The ideal, heterosexual love, is offered in Wounds, another kaleidoscopic novel of many loosely associated characters, all in various stages of failure, from the old woman who shouts, “I am old and ugly but once I had red hair and pretty teeth and I have been loved by the most handsome women in the world,”18 to the aging playwright who “should settle for sex and art and leave love to the in
nocent because he would never be old enough to be innocent”19 with the young boys he attracts. Punctuating each of these dramas is the continued love-making of a man and woman, whose physical acts become metaphors for loving relationship. They say things to each other like “The pain of love is the pain of being alive. It’s a perpetual wound,”20 and “Love is the only effective counter to death.”21 But enclosed in a room, cut off from all other life, they seem more like an ironic advertisement than an ideal, an animated billboard of the Freudian fairy tale, to taunt and diminish the little, live failures who move through the book.
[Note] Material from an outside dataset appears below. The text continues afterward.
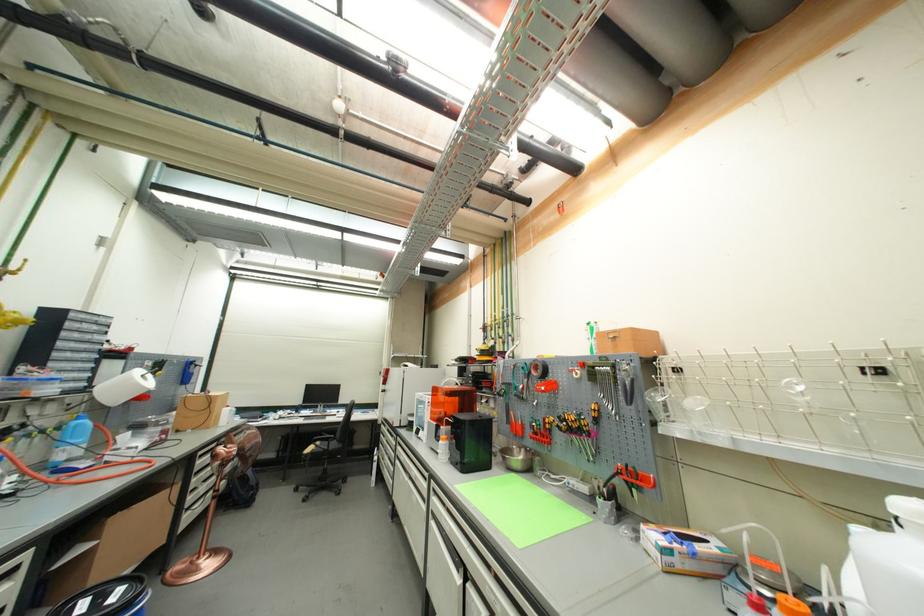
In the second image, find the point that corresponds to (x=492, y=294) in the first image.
That’s How It Was is Maureen Duffy’s first novel, less sophisticated in technical experiment and less threatened by theories of human behavior than the books she has written since. It is the story of Paddy Mahoney, the illegitimate daughter of Louey, who determines to raise her as best she can on welfare in the various slums of southern England. Louey is tubercular, and, when she is hospitalized, Paddy is sometimes cared for by relatives, sometimes put in a home, sometimes billeted with neighbors. A bright and self-sufficient child, Paddy survives her environment because her mother loves her and encourages her to use her mind. “I was just a girl and life offered only things I despised, houses, children, security, housework. I had to pass. I had to. I had to be different. There must be more to life than this or there wasn’t any point in being born. And there had to be a point for her sake.”22
Mistakenly hoping to better their life, Louey marries Ted Willerton, whose four children then materialize from another marriage. Seven of them live in a two-room house without plumbing. Ted’s children are illiterate dullards, who fight among themselves, live mostly in the streets, steal, and, though Louey tries to instill in them some of the values of honesty and education she has given Paddy, they are too old and ill equipped to change, only wear down Louey’s very limited physical reserves. Paddy, fiercely resenting them all, but reserving special hatred for her stepfather, is torn between her anger at them and her love for her mother, whom she tries to protect as she can. Paddy has a life at school which in some measure compensates for the grim life at home, but, when she falls in love with one of her teachers and spends time with her, Paddy is always aware of her mother at home, of the dream she has of one day being able to provide for her mother and take her away from Ted.